Ausgewählter Auszug
....
Foodtravel

EINE KULINARISCHE FLEISCHREISE UM DIE WELT

 

Leo Gradls "Beef Table Dance"

 

Gut, Bad Kreuzen ist keine Weltreise, nur etwa 3 Stunden Fahrt von uns entfernt. Aber asiatisches Essen passt einfach nicht zu diesem Blog, daher sind wir lieber auf die Speck-Alm in Bad Kreuzen "gereist". Dort angekommen, läd der Dry-Aging-Profi sowie Grillweltmeister Leo Gradl beim "Beef Table Dance" zu einer kulinarischen Reise um die Welt. Fleisch aus fünf verschiedenen Ländern wurde auf den Grill gelegt, alle hatten einen völlig anderen Geschmack. Ab jetzt heißt es: Achtung Gaumenaquaplaning -Gefahr!

„Ich bin grundsätzlich ein Fan von regionalen Produkten, ich möchte die Landschaftspfleger unterstützen“,

Leo Gradl, Grillweltmeister

Österreich: Die Kalbin vom Nachbarn.

Spanien: Die "alte Kuh".

Urugay: Beiried.

Australien: Beiried.

Argentinien: Beiried.

Die Kalbin war vom Nachbarn, der Familie Schönberger vom Würzenberg.

Österreich gegen den Rest der Welt

Klingt ein wenig brutal, war aber durchaus so: Die Kalbin vom Nachbarn (Fam. Schönberger vom Würzenberg in Bad Kreuzen) trat gegen die Txogitxu, eine selektierte 13 Jahre alte Kuh aus Galizienz' Hochlagen in Spanien, und gegen Beiried aus Australien, Uruguay und Argentinien an. Nun aber ganz zum Anfang. Das Debut gaben Sous-Vide gegarte Ripperl (63-65°C, 1-2 Tage) indirekt gegrillt, die Marinade für diese hält Leo in einer Sprühflasche bereit. „Wenn man die Marinade aus Balsamessig, Whiskey und braunem Zucker mit einem Pinsel auf das Fleisch streicht, kann sie durch Bakterien sauer werden. In einer sterilen Sprühflasche passiert mir das nicht“, lässt der Profi wissen, „Außerdem kann man die Marinade dann für den ganzen Sommer verwenden. Einfach immer gut kühlen und sauber arbeiten.“

[Der Fleischgeschmack] Auf die Wahnsinns-Ripperl folgten Dry-Aged-Beefpralinen vom Zedernbrett. Leo mischt für dieses Rezept das Faschierte von der Dry-Aged-Tomahawkrippe mit seinem Basisgewürz (Erklärung dazu gibt’s später), wickelt die Fleischbällchen in Speck ein und setzt eines nach dem anderen auf ein genässtes Zedernholzbrett. „Wir wollen den Fleischgeschmack ja nur unterstreichen und nicht erschlagen.“ Auf der Holzplanke bekommen die Beefpralinen ein süßliches Raucharoma nach Zedern, diese Note übertönt aber nicht den einzigartigen Geschmack des Fleisches der zweijährigen Kalbin vom Würzenberg.
....
Untersuchte Daten
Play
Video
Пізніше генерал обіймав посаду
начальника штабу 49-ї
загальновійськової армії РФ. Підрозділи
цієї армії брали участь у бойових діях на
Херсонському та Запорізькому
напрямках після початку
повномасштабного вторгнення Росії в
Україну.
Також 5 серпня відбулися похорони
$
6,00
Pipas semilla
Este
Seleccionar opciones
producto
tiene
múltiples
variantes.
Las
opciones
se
....
Aufgabe
Kopiere aus dem Bericht über den „Beef Table Dance“ die Stelle, die mit den Worten „EINE KULINARISCHE FLEISCHREISE“ beginnt, und höre nach den Worten „Achtung Gaumenaquaplaning -Gefahr!“ auf.

Lösung folgt
EINE KULINARISCHE FLEISCHREISE UM DIE WELT

 

Leo Gradls "Beef Table Dance"

 

Gut, Bad Kreuzen ist keine Weltreise, nur etwa 3 Stunden Fahrt von uns entfernt. Aber asiatisches Essen passt einfach nicht zu diesem Blog, daher sind wir lieber auf die Speck-Alm in Bad Kreuzen "gereist". Dort angekommen, läd der Dry-Aging-Profi sowie Grillweltmeister Leo Gradl beim "Beef Table Dance" zu einer kulinarischen Reise um die Welt. Fleisch aus fünf verschiedenen Ländern wurde auf den Grill gelegt, alle hatten einen völlig anderen Geschmack. Ab jetzt heißt es: Achtung Gaumenaquaplaning -Gefahr!